Politicians always get misquoted, or, as they usually prefer to put it, ‘get taken out of context’ (translation – “I did say that but I realise now it was a dreadful mistake to say it”. Sometimes they are famously credited with things they did not say at all. Jim Callaghan never uttered the words, “Crisis, what crisis?” when returning to Britain during the Winter of Discontent but that’s what appeared in the press headlines and that’s what has stuck.
According to the Dictionary of Liberal Quotations (edited by Duncan Brack and Robert Ingham and published in 1999 by Politico’s) the words, “There is no friendship at the top” are attributed to Lloyd George, as cited by the historian AJ P Taylor in his 1961 work; Lloyd George, Rise and Fall. This quotation is often used to show that Lloyd George was the consummate politician, red in tooth and claw, someone who knew that only the utterly ruthless get to the top in politics. Many took it to be Lloyd George’s motto in the aftermath of his replacement of Asquith as prime minister in 1916. Well, to use another cliché, ‘if the cap fits’.
Interestingly however, another source (the Oxford Dictionary of National Biography (Oxford University Press, 2004) tells us that the phrase “There are no friendships at the top” (as they have it) was not originated by Lloyd George, although he appropriated it and used it approvingly. According to the DNB, the originator of this piece of cynicism – or should it be realism? – was Stuart Rendel (Liberal MP for Montgomeryshire from 1880-1894). Rendel was a politician with an altogether different reputation than the scheming and manipulative personality in which Lloyd George has often been cloaked. According to his DNB biographer, the late John Grigg, had Rendel been more self-assertive he might have risen higher in politics and he generally seems to have been thought of as reserved, cultured, elegant and diplomatic – not at all like Lloyd George the self-made political street fighter. Rendel was an Englishman, educated at Eton and Oxford. He was an Anglican, although he placed Welsh causes including disestablishment and a distinctively Welsh approach to education and culture, at the heart of his political campaigning and success. As Kenneth O Morgan points out in his book Wales in British Politics (University of Wales Press, Cardiff, 1963) it was Rendel who was the prime mover behind the creation of a distinct Welsh party in Parliament, which acted as a vital pressure group to oblige the government to address Welsh concerns.

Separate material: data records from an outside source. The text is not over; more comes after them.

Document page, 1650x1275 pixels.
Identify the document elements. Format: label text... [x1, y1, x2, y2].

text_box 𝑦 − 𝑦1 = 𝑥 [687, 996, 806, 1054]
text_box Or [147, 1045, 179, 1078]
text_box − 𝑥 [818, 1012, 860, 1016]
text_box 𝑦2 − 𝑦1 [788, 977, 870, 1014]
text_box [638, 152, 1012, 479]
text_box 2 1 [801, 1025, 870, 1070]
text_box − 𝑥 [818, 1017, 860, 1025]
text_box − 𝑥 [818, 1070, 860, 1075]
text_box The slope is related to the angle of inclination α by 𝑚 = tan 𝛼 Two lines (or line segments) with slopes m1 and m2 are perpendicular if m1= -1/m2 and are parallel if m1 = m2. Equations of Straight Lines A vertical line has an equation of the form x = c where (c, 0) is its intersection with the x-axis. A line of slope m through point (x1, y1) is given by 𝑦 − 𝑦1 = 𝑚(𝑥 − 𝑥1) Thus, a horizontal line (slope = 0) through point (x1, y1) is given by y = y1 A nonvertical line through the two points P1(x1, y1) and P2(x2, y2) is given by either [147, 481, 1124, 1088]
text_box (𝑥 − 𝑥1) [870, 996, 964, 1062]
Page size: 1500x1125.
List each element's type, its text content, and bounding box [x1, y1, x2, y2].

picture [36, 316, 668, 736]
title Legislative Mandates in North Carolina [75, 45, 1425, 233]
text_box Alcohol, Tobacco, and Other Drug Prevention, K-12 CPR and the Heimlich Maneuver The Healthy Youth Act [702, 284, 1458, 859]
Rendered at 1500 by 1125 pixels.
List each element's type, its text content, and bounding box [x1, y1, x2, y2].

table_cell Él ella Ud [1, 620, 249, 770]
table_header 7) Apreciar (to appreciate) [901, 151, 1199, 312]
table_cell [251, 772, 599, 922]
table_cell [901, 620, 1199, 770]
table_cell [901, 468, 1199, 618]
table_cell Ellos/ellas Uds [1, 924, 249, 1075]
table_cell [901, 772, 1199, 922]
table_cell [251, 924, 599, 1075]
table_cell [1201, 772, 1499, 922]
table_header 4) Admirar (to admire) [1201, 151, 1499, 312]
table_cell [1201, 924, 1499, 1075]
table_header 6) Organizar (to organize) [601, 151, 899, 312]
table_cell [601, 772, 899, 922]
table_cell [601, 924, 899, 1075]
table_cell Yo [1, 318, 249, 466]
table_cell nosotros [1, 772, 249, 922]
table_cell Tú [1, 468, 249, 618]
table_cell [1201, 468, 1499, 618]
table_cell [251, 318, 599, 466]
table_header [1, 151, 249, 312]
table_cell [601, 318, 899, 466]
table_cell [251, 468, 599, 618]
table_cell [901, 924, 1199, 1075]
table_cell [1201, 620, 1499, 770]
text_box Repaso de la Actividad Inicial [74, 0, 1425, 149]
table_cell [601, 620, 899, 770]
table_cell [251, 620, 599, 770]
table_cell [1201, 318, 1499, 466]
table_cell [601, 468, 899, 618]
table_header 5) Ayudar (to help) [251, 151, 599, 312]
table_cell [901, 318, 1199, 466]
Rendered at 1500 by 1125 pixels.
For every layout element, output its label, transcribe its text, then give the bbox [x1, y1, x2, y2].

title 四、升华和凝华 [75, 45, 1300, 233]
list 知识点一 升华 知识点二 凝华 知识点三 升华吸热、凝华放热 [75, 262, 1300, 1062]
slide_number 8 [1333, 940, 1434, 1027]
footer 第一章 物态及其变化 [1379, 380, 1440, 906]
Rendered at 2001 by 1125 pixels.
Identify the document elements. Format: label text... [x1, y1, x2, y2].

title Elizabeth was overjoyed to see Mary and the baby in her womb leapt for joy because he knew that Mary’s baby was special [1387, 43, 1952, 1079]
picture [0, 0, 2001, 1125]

Yet, despite the saying he coined, Rendel had extensive political connections and was actually great friends with Grand Old Man, William Ewart Gladstone (one of Rendel’s sons married one of Gladstone’s daughters) as well as with many Welsh politicians including Lloyd George.
So were Rendel and Lloyd George right? Can there be friendships at the very top in politics? Probably not. After all, by definition there can only be one prime minister. Perhaps we should ask Gordon Brown and Tony Blair what they think.